» 节选段落:
我有2种情况:
scenario 1:
op: sparse_tensor_dense_matmul
A: 1000x1000 sparsity = 90%
B: 1000x1000 sparsity = 0%
scenario 2:
op: matmul
A: 1000x1000 sparsity = 0%
B: 1000x1000 sparsity = 0%
我知道GPU不能很好地计算稀疏矩阵乘法,但是我当然希望它们能够至少执行非稀疏矩阵乘法运算。在我的代码中,sparse_tensor_dense_matmul的速度降低了10倍!
import tensorflow as tf
import numpy as np
import time
import itertools
rate = 0.1
N = 1000
itrs = 1000
num = int(rate * N * N)
combs = np.array(list(itertools.product(range(N), range(N))))
choices = range(len(combs))
_idxs = np.random.choice(a=choices, size=num, replace=False).tolist()
_idxs = combs[_idxs]
_idxs = _idxs.tolist()
_idxs = sorted(_idxs)
_vals = np.float32(np.random.rand(num))
_y = np.random.uniform(low=-1., high=1., size=(N, N))
_z = np.random.uniform(low=-1., high=1., size=(N, N))
################################################
x = tf.SparseTensor(indices=_idxs, values=_vals, dense_shape=(N, N))
y = tf.Variable(_y, dtype=tf.float32)
z = tf.Variable(_z, dtype=tf.float32)
sparse_dot = tf.sparse_tensor_dense_matmul(x, y)
dot = tf.matmul(z, y)
################################################
sess = tf.InteractiveSession()
tf.global_variables_initializer().run()
tf.local_variables_initializer().run()
start = time.time()
for i in range(itrs):
[_sparse_dot] = sess.run([sparse_dot], feed_dict={})
total = time.time() - start
print (total)
start = time.time()
for i in range(itrs):
[_dot] = sess.run([dot], feed_dict={})
total = time.time() - start
print (total)
################################################
25.357680797576904
2.7684502601623535

» 任务要求: 请一字不改地打印上文那篇谈稀疏矩阵乘法速度的帖子中的一段，从“choices = range(len(combs))”开始，一直到“sparse_dot = tf.sparse_tensor_dense_matmul(x, y)”为止。

» 数据集摘录:
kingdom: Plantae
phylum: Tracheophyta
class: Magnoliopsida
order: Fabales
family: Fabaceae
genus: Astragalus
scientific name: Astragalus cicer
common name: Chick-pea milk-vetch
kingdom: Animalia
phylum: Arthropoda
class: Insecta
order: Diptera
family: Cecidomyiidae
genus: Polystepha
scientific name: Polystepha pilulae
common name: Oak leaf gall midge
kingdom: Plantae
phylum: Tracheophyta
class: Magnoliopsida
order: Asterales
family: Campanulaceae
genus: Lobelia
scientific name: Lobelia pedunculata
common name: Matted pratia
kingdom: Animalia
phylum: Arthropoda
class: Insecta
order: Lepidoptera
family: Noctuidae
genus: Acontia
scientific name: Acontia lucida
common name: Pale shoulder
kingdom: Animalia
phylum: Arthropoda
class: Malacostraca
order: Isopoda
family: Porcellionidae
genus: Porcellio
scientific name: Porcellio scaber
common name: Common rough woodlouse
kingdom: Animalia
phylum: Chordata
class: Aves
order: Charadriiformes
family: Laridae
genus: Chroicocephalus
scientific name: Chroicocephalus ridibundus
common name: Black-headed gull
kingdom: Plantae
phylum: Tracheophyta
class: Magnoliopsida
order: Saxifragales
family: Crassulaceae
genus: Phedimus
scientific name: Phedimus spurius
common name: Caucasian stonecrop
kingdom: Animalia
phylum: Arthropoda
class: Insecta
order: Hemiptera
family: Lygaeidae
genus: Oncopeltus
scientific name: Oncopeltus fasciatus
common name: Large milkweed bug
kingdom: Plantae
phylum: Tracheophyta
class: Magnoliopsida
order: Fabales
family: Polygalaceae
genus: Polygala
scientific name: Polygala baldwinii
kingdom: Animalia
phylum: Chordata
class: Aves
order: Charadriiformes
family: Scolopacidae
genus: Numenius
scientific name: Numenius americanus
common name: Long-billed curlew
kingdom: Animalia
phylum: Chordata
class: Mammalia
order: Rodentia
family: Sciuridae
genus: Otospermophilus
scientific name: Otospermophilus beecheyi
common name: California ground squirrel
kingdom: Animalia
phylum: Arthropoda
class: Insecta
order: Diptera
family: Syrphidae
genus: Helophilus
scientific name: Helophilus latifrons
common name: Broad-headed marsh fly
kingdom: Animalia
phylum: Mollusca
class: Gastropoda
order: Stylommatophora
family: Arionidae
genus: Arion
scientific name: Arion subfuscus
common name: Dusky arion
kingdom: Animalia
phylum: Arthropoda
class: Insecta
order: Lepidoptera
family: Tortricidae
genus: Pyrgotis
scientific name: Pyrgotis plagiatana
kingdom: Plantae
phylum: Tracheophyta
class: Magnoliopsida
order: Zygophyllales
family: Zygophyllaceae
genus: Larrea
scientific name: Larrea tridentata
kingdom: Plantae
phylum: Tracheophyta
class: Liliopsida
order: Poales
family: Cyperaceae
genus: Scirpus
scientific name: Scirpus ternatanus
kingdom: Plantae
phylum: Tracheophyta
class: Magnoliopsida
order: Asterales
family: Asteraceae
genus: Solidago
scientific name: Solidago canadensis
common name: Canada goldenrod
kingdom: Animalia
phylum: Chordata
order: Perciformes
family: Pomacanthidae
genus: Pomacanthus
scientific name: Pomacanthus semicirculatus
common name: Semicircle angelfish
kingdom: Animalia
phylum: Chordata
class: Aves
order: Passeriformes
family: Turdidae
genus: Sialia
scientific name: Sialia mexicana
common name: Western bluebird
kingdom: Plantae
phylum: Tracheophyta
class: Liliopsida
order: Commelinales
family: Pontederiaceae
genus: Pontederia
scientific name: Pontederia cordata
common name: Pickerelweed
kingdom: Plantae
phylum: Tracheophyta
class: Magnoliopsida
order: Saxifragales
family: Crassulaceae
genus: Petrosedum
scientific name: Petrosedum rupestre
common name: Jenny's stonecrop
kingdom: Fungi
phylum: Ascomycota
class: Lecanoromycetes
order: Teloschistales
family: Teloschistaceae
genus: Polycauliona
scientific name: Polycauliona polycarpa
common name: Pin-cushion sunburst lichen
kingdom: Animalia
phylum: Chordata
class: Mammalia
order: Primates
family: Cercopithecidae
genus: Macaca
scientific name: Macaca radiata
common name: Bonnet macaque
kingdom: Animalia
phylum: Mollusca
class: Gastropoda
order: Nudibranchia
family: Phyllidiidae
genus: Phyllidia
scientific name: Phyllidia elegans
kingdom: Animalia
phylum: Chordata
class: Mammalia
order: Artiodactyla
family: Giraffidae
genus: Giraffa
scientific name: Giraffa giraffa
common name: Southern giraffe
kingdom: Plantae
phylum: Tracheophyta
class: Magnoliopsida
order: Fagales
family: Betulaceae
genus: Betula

» 练习解答:
choices = range(len(combs))
_idxs = np.random.choice(a=choices, size=num, replace=False).tolist()
_idxs = combs[_idxs]
_idxs = _idxs.tolist()
_idxs = sorted(_idxs)
_vals = np.float32(np.random.rand(num))
_y = np.random.uniform(low=-1., high=1., size=(N, N))
_z = np.random.uniform(low=-1., high=1., size=(N, N))
################################################
x = tf.SparseTensor(indices=_idxs, values=_vals, dense_shape=(N, N))
y = tf.Variable(_y, dtype=tf.float32)
z = tf.Variable(_z, dtype=tf.float32)
sparse_dot = tf.sparse_tensor_dense_matmul(x, y)